[ENTRIES SHOWN]
BEGIN

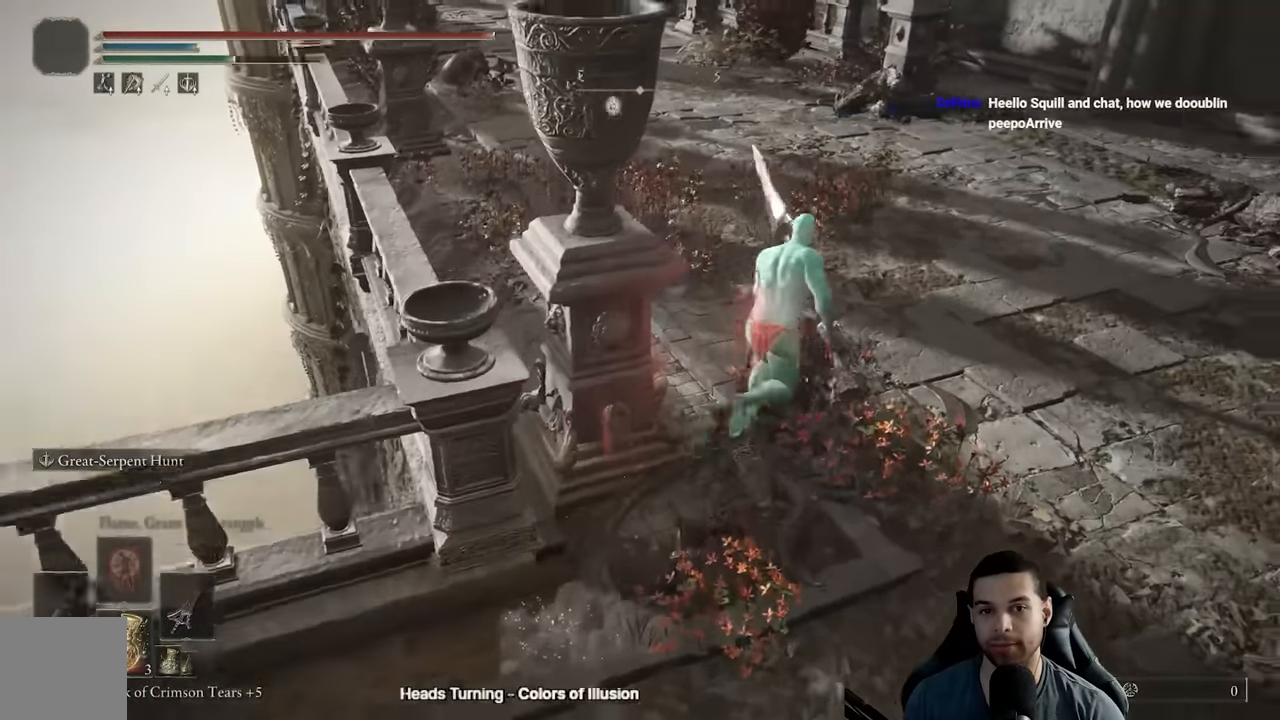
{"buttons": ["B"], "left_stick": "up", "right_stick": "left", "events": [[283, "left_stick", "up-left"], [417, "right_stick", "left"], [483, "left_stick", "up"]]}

END
BEGIN

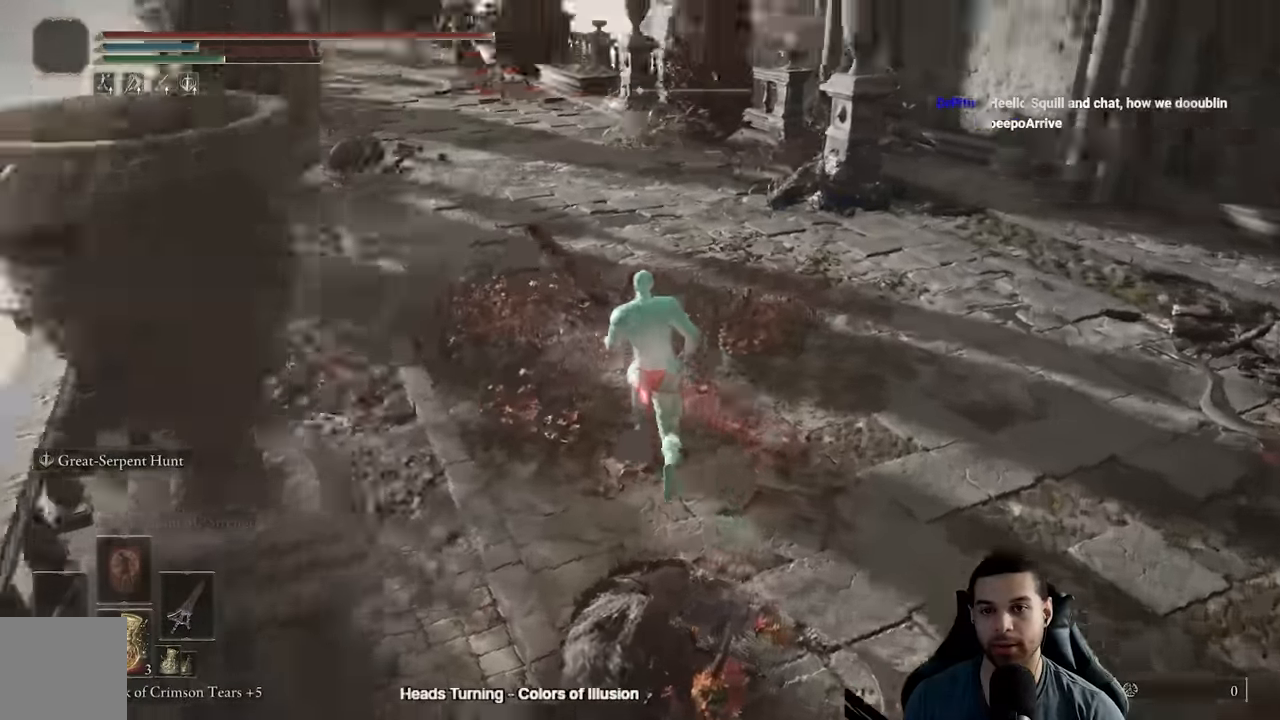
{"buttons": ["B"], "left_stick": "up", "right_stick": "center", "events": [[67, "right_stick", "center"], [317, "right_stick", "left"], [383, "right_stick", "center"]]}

END
BEGIN

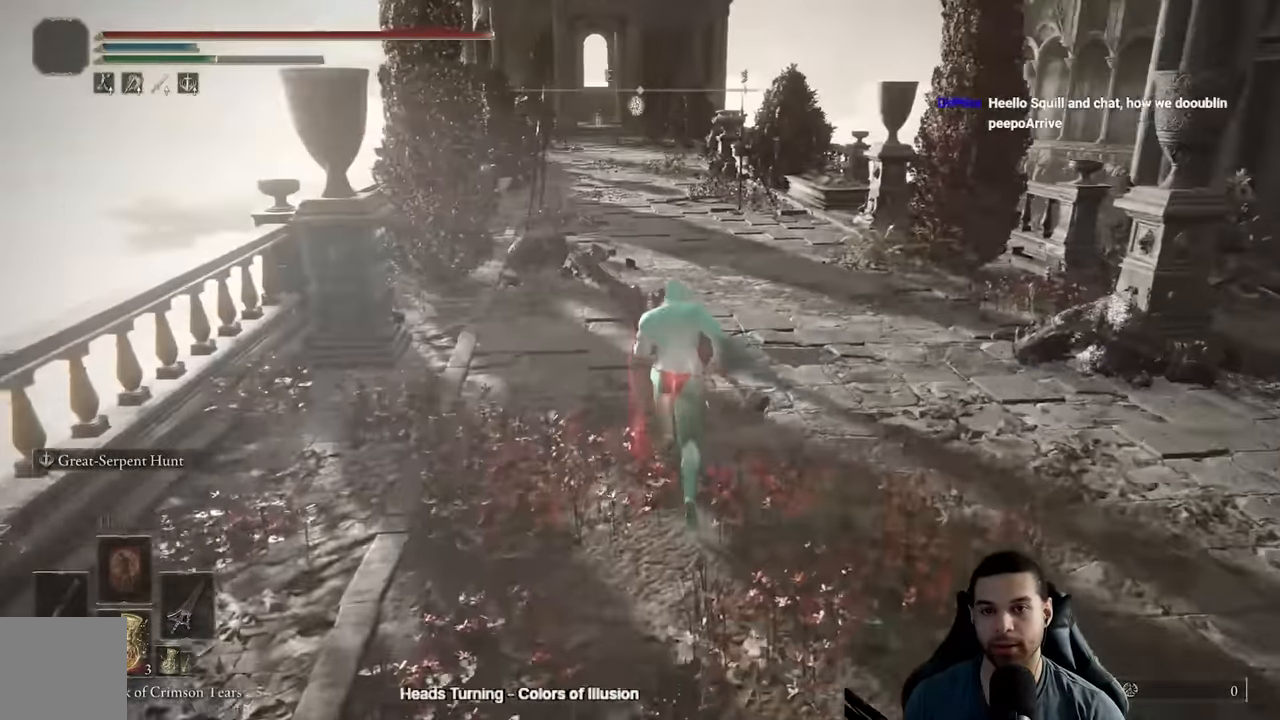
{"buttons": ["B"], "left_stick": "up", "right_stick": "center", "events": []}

END

[TASK GOAL] Search the listing above for lines containing "center", and copy them.

[ANSWER BELOW]
{"buttons": ["B"], "left_stick": "up", "right_stick": "center", "events": [[67, "right_stick", "center"], [317, "right_stick", "left"], [383, "right_stick", "center"]]}
{"buttons": ["B"], "left_stick": "up", "right_stick": "center", "events": []}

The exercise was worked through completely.